• Tasks and exercises:
• 1. Answer these questions using the excerpt on reading and rereading.
(a) Which Georgette Heyer book has already been finished?
(b) Which book was reread with the kids, and for what project?
(c) What is the line from the Brownie Scout ditty?
• 2. Continue the excerpt on reading and rereading from its last line.

• Source extract:
<<<<
The voices are pitch-perfect and resonant and the narrative unfolds at a pace that mirrors the emotional weight of the story. The denouement as these two sisters' journeys begin to converge is poignant and surprisingly satisfying. Highly recommended.
I've got two non-fiction reads going at the moment, so I've been indulging in Georgette Heyer while driving. I've finished Sylvester and I'm listening to Cotillion now. I probably read Cotillion almost every year. It cracks me up.
I've also done a re-read of Maniac Magee with the kids as part of our Newbery Award project.
The re-reading is lovely. It's more relaxed, because you know the book. Like talking with an old friend.
I always compare rereads to that old Brownie Scout ditty, "Make new friends but keep the old; one is silver and the other gold." ;-)
>>>>
• Data block:
<<<<
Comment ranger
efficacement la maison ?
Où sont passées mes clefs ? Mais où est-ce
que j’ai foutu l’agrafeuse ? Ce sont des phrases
>>>>
• Answers by task:
• 1.
(a) Sylvester
(b) Maniac Magee, as part of the Newbery Award project
(c) "Make new friends but keep the old; one is silver and the other gold."

• 2.
My first reread of the year will be at the behest of my book group. I first read Discount Armageddon by Seanan McGuire when it was published in 2016. It was the first book of hers that I had read outside of the October Daye series, which is truly excellent, and I think part of my reaction (slightly disappointed) was to the fact that it was not a Toby book. I liked it but didn't love it. Since then, I've read four more books in this series and, while I still love Toby more, I have definitely enjoyed them. So it will be interesting going back to this initial book of the Incryptid series and reading it, knowing the worldview and not constantly comparing it to the other series but being able to relax into it and enjoy it.
So, I've done it, and definitely enjoyed it more.
Book #14 Discount Armageddon by Seanan McGuire (352 pp.)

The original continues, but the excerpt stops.